• _Données fournies_:
___

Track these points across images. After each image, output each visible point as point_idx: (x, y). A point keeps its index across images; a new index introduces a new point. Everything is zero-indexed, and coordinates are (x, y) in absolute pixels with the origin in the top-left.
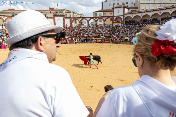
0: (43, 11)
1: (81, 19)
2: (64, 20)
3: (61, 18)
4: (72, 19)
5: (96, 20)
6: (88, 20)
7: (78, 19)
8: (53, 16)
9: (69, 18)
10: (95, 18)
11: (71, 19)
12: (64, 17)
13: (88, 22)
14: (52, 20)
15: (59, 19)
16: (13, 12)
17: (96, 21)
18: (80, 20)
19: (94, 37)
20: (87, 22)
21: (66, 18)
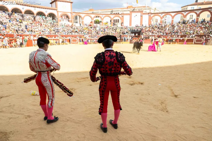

___

Renvoyez toutes les lignes ci-dessus à l'identique, en laissant de côté les images.

• _Réponse_:
Track these points across images. After each image, output each visible point as point_idx: (x, y). A point keeps its index across images; a new index introduces a new point. Everything is zero-indexed, and coordinates are (x, y) in absolute pixels with the origin in the top-left.
0: (43, 11)
1: (81, 19)
2: (64, 20)
3: (61, 18)
4: (72, 19)
5: (96, 20)
6: (88, 20)
7: (78, 19)
8: (53, 16)
9: (69, 18)
10: (95, 18)
11: (71, 19)
12: (64, 17)
13: (88, 22)
14: (52, 20)
15: (59, 19)
16: (13, 12)
17: (96, 21)
18: (80, 20)
19: (94, 37)
20: (87, 22)
21: (66, 18)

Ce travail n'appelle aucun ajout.